Managing remote employees may seem intuitive to some, but to others, empty desks may prove to be too much of a distraction to justify paying those who are supposed to be filling them. That’s not to say that remote employees are a “good” thing or a “bad” thing. Each company boasts a distinct corporate culture complete with its own idiosyncrasies. You know how that “Diff’rent Strokes” theme song goes: “What might be right for you, may not be right for some.”
Yet if you decide to undertake employing (and therefore managing) remote employees, you must know the best practices in order to keep them engaged at all times. Otherwise, you may find yourself with a handful of workers who marathon “Game of Thrones” all day instead of hitting their deadlines.
Below are some of the key methods to ensure your remote employees are both engaged and motivated.
Communication should be a major point of emphasis in any office, but that goes double for remote employees. Since they are not present every day, remote employees are at risk of being forgotten. They also may not be as willing to ask questions as their in-office counterparts because lines of communication are more fractured. To combat this, you must stay on top of their work and be in constant communication. This can (and should) include email, GChat, and phone calls.
Try to begin each day with an email letting them know what your expectations are for that particular day. Stay in touch via GChat or a comparable chat service throughout the day. At RecruitiFi, we use Slack, and it's done wonders for keeping our remote team members abreast of what's happening in the office. It's also had the duel benefit of allowing individuals to communicate internally without distracting the whole office for every conversation, so I would recommend it even if you don't have remote employees.
And of course, there's the dreaded team conference calls. When the whole team is in one spot, these sort of meetings can be redundant time sinks. But as long as they're succinct, with a well-defined agenda, having scheduled phone call or screenshare at least once a week is highly effective at making sure everyone is on the same page.
Communication is the most important factor in keeping remote employees engaged, so you must be sure that just because they are out of sight, they are not out of mind. When organized through the proper channels, communication can break down the barriers of distance and make a national or global team tighter and more efficient than an onsite workforce.
|Top FedEx employees like Tom Hanks work remotely--pictured here with executive assitant, Wilson.|
Remote employees should be held to the same standard as in-office employees. That goes for both the quality of their output and their presence in meetings mentioned above.
If they cannot physically make a meeting, they had better be able to conference in. It’s 2014 – you can dial into a meeting no matter where you are. Absences add up, and if you justify it by saying, “They’re allowed to miss meetings because they’re remote,” you will not be holding your employees to the highest standard, and your business will suffer because of it.
We originally used Join Me for external conference calls and demos, and found it to be a fairly reliable screenshare service (if there is such a thing). Now we use it internally to work with our remote team members--especially in conversations about site architecture or design when visuals are crucial to the calls. A picture says a thousand words, and on a conference call, a thousand words may as well be a million.

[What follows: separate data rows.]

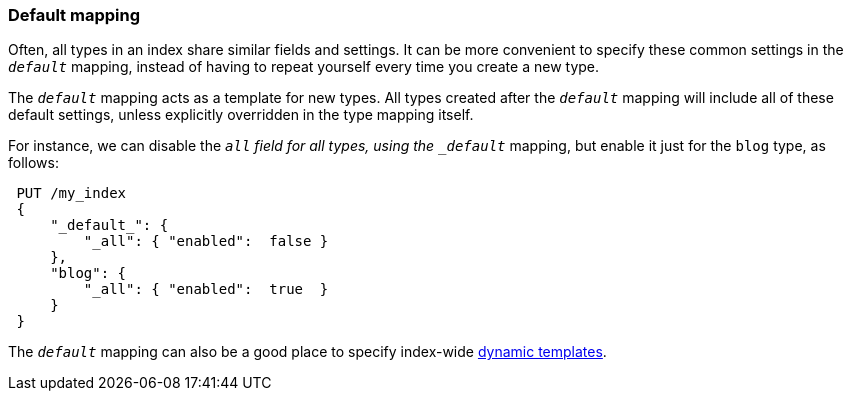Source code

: [[default-mapping]]
=== Default mapping

Often, all types in an index share similar fields and settings.  It can
be more convenient to specify these common settings in the `_default_`
mapping, instead of having to repeat yourself every time you create a new
type.

The `_default_` mapping acts as a template for new types.  All types
created after the `_default_` mapping will include all of these default
settings, unless explicitly overridden in the type mapping itself.

For instance, we can disable the `_all` field for all types, using the
`_default_` mapping, but enable it just for the `blog` type, as follows:

[source,js]
--------------------------------------------------
 PUT /my_index 
 {
     "_default_": {
         "_all": { "enabled":  false }
     },
     "blog": {
         "_all": { "enabled":  true  }
     }
 }
--------------------------------------------------

    
The `_default_` mapping can also be a good place to specify index-wide
<<dynamic-templates,dynamic templates>>.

Other quality control items can include a task management system. Especially when you're managing a remote workforce, timing and task distribution can be crucial. You never want to be approaching a big dealine where nobody knows who's responsible for what. We've found Trello to be helpful to keep remote workers looped in and hitting deadlines without having to micromanage their work. Asana has also helped to organize projects for some of our remote developers. But these systems are only as good as the people using them. You have to keep them up-to-date or they'll end up becoming a post-apocalyptic wasteland filled with fragments of former projects and broken dreams.
Don’t Skimp on the Personal
Remote employees tend to miss the socialization that accompanies working in an office. It’s your job to make sure remote employees feel welcome to attend company functions if they’re based nearby. Just because they work away from their coworkers doesn’t mean they shouldn’t be encouraged to come to a holiday party or corporate retreat. Additionally, if a certain remote employee is based elsewhere, and you happen to travel to that city on business, schedule a meeting. It can be drinks, dinner, a game of bocce ball – it really doesn’t matter. Just make sure your remote employees know you haven’t forgotten about them. They need to feel like they are an integral part of the team.
Group communication channels like Slack also excel in this realm. We have a specific channel where remote workers can jump in on office humor and get a feel for company culture without having to stand around the water cooler. Having a tight knit team doesn't necessarily mean sharing an office. Sometimes sharing a joke, an article, or a picture of your vacation is more than enough.
At the end of the day, remote employees are a part of your workforce, and should thus be treated like their in-office counterparts. Expectations should never be lowered due to their location, and communication needs to be stressed in order for you to get the most out of them. How strong your remote employees become will be a direct result of how you manage, oboard, and interact with them, so heed the pointers listed above, and you’ll find that engagement will be a worry in your rearview mirror.